Al di là delle sentenze, quando la magistratura avverte l’esigenza di comunicare con la società o con altre istituzioni utilizza i due canali dell’Associazione nazionale magistrati (Anm) e del Consiglio superiore della magistratura (Csm). Le sciagurate vicende di corruzione e di malcostume giudiziario venute alla luce attraverso lo scandalo Palamara hanno inciso negativamente (e speriamo temporaneamente) sulla credibilità e l’affidabilità di questi due canali, ma per fortuna esiste una terza istanza idonea a portare all’esterno la voce della magistratura. Si tratta del ministro della Giustizia, carica attualmente ricoperta da una costituzionalista di indiscussa preparazione e prestigio quale è Marta Cartabia.

Ebbene, di fronte alla crisi che sta attraversando la magistratura italiana – senza dubbio la più grave dell’intero periodo repubblicano – l’attuale ministra della Giustizia ha avvertito l’esigenza di rilasciare un’intervista a tutto campo pubblicata domenica scorsa su La Stampa, come per rassicurare l’opinione pubblica che, grazie a necessarie e opportune riforme, giustizia e magistratura continueranno a svolgere la loro funzione di caposaldi irrinunciabili dell’ordinamento democratico. In occasione dell’anniversario della Liberazione Marta Cartabia ha evocato il “patto fondativo” della Repubblica italiana tra forze politiche profondamente diverse e in contrasto tra loro, ma sorrette dal comune obiettivo di dotare la nazione di un’ottima Costituzione, che tuttora ci governa. Costituzione che esprime appunto il momento di equilibrio tra le contrapposte esigenze dei tre principali schieramenti politici presenti nell’Assemblea Costituente – socialcomunisti, democratici cristiani e liberali; equilibrio ora richiamato dalla ministra Cartabia in vista di un pacchetto di riforme ispirate dall’obiettivo comune di avere una giustizia rapida e amministrata da magistrati credibili.

Marta Cartabia ha nominato commissioni di giuristi – magistrati, professori, avvocati – per affrontare e discutere insieme i principali nodi della crisi della giustizia, dalla logica spartitoria che attualmente connota l’attività delle “correnti” nell’attribuzione degli incarichi direttivi ai vari rimedi indispensabili per realizzare l’obbiettivo di una giustizia rapida: istituzione dell’ufficio del processo, formato da giovani laureati in giurisprudenza chiamati a coadiuvare giudici e pubblici ministeri nella loro attività quotidiana; aumento di 11.000 unità degli organici del personale amministrativo nel prossimo triennio; aumento del numero dei magistrati in rapporto alla popolazione; riforme del processo penale, civile e tributario; potenziamento di forme alternative di risoluzione delle controversie, quali l’arbitrato, la negoziazione assistita e la mediazione. Non ultima, evidentemente, è la riforma del Csm, a cui vorrei dedicare particolare attenzione.

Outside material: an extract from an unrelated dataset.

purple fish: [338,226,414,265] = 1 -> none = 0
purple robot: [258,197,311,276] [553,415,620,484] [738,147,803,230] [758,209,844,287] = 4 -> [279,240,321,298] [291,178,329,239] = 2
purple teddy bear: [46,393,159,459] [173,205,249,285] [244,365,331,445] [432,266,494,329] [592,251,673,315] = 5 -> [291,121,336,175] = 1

L’obiettivo principale dei costituenti fu di garantire l’autonomia e l’indipendenza della magistratura dal potere politico, in radicale antitesi con la situazione – di fatto e anche in diritto per il pubblico ministero – di sostanziale dipendenza dal potere esecutivo durante lo stato liberale e poi, soprattutto, nel periodo fascista. Questo obiettivo si è tradotto nell’istituzione di un Csm formato per due terzi da componenti togati, eletti tra le varie categorie di magistrati, e per un terzo da componenti laici – professori e avvocati – eletti dal Parlamento. Ebbene, con il trascorrere degli anni e con la progressiva crisi del sistema politico nel Csm è specularmente aumentata l’incidenza dei magistrati, sino a forme di esasperata autotutela corporativa e di impropri rapporti con esponenti dei partiti.

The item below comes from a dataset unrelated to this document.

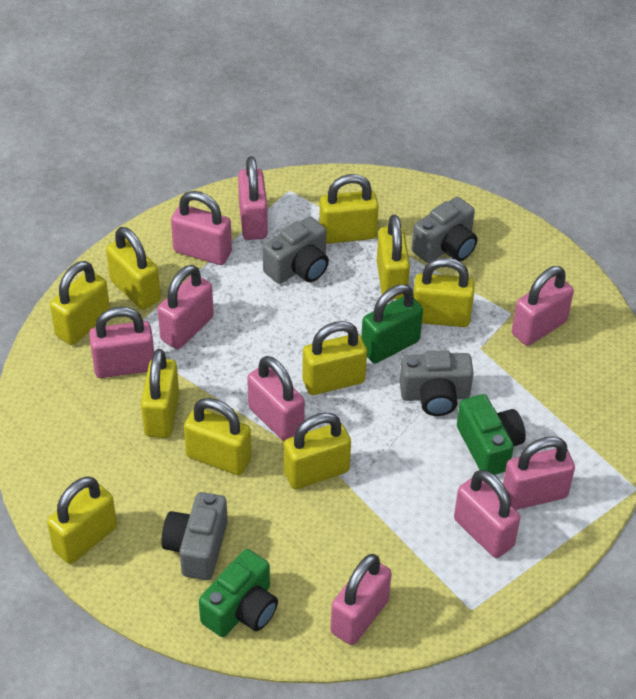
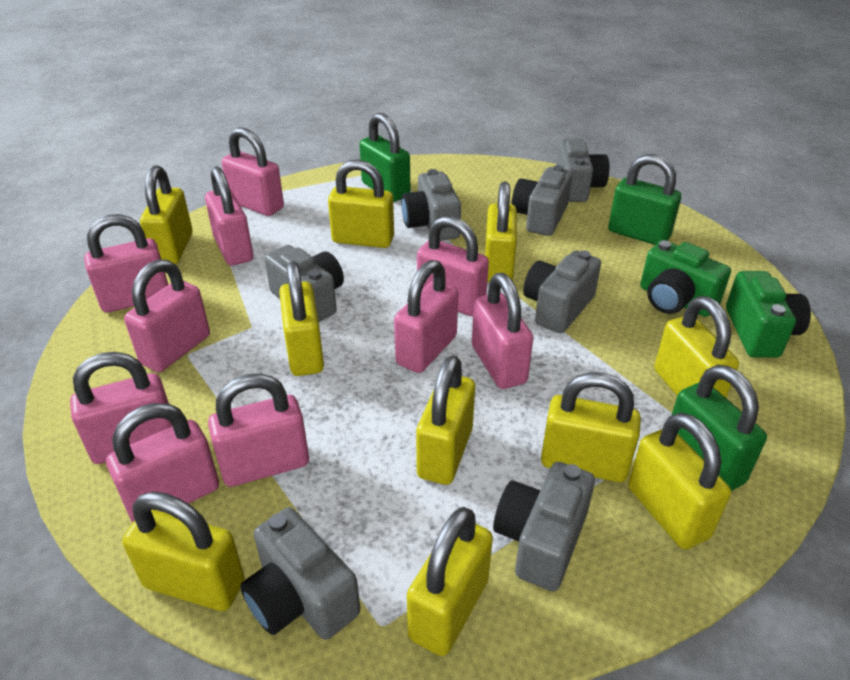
green padlock: [361,284,423,363] = 1 -> [359,113,411,202] [608,154,681,245] [671,365,767,491] = 3
grey camera: [161,492,228,580] [263,216,329,284] [400,350,474,416] [411,197,477,263] = 4 -> [240,507,360,640] [264,245,344,322] [401,169,461,241] [493,462,595,591] [511,165,572,236] [523,250,601,333] [556,139,609,202] = 7
pink padlock: [89,307,154,378] [157,265,214,349] [171,191,232,265] [238,156,268,240] [247,356,305,441] [331,554,392,645] [454,470,521,558] [503,436,575,510] [512,266,574,346] = 9 -> [70,352,172,464] [84,214,168,313] [106,403,219,522] [124,259,210,372] [205,166,253,266] [208,373,309,487] [221,127,284,216] [394,260,458,373] [417,216,489,316] [472,273,533,389] = 10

Si pone quindi il problema della riforma dell’organo di autogoverno della magistratura, che comporta necessariamente una modifica costituzionale. Se ne occuperà una apposita commissione istituita dalla ministra della giustizia, e non è questa la sede per entrare nei particolari. È comunque auspicabile che nel futuro Csm i magistrati non siano più in maggioranza e che il relativo sistema elettorale sia strutturato in maniera tale da escludere l’attuale degenerazione correntizia. Al fine di evitare un’eccessiva politicizzazione, dannosa tanto quanto lo strapotere delle correnti tra i magistrati, i componenti laici non dovrebbero più essere eletti dal Parlamento e non dovrebbero necessariamente essere tutti professori di materie giuridiche e avvocati; esponenti di rilievo della società civile potrebbero svolgere un ruolo positivo per evitare forme di autotutela corporativa capaci di estendersi dai magistrati al più vasto e altrettanto pericoloso ceto dei giuristi.